Task directions =>
Please reproduce the final stretch of the listing below: the line that contains "Identify the document" and all lines after it, verbatim, with nothing else.

Source records =>
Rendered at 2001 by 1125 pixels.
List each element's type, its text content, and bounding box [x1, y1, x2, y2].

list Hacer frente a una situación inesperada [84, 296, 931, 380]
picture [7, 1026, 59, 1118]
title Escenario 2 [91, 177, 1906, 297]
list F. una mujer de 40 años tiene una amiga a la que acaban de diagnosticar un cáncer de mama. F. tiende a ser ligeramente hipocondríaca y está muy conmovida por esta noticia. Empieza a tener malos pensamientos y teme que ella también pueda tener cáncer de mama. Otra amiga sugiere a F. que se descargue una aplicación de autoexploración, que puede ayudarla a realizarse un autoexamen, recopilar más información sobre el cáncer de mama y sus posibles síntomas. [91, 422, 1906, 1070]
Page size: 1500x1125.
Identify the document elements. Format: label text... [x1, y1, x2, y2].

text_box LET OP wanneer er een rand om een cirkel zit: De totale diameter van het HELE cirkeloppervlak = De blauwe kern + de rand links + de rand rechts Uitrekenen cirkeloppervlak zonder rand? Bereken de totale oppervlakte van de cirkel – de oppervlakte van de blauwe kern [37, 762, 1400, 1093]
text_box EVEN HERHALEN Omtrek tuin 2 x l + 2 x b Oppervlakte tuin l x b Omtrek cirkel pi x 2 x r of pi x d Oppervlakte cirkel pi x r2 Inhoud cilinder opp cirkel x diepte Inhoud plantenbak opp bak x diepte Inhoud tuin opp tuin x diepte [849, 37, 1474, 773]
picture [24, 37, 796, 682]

Problem solution =>
Identify the document elements. Format: label text... [x1, y1, x2, y2].

text_box LET OP wanneer er een rand om een cirkel zit: De totale diameter van het HELE cirkeloppervlak = De blauwe kern + de rand links + de rand rechts Uitrekenen cirkeloppervlak zonder rand? Bereken de totale oppervlakte van de cirkel – de oppervlakte van de blauwe kern [37, 762, 1400, 1093]
text_box EVEN HERHALEN Omtrek tuin 2 x l + 2 x b Oppervlakte tuin l x b Omtrek cirkel pi x 2 x r of pi x d Oppervlakte cirkel pi x r2 Inhoud cilinder opp cirkel x diepte Inhoud plantenbak opp bak x diepte Inhoud tuin opp tuin x diepte [849, 37, 1474, 773]
picture [24, 37, 796, 682]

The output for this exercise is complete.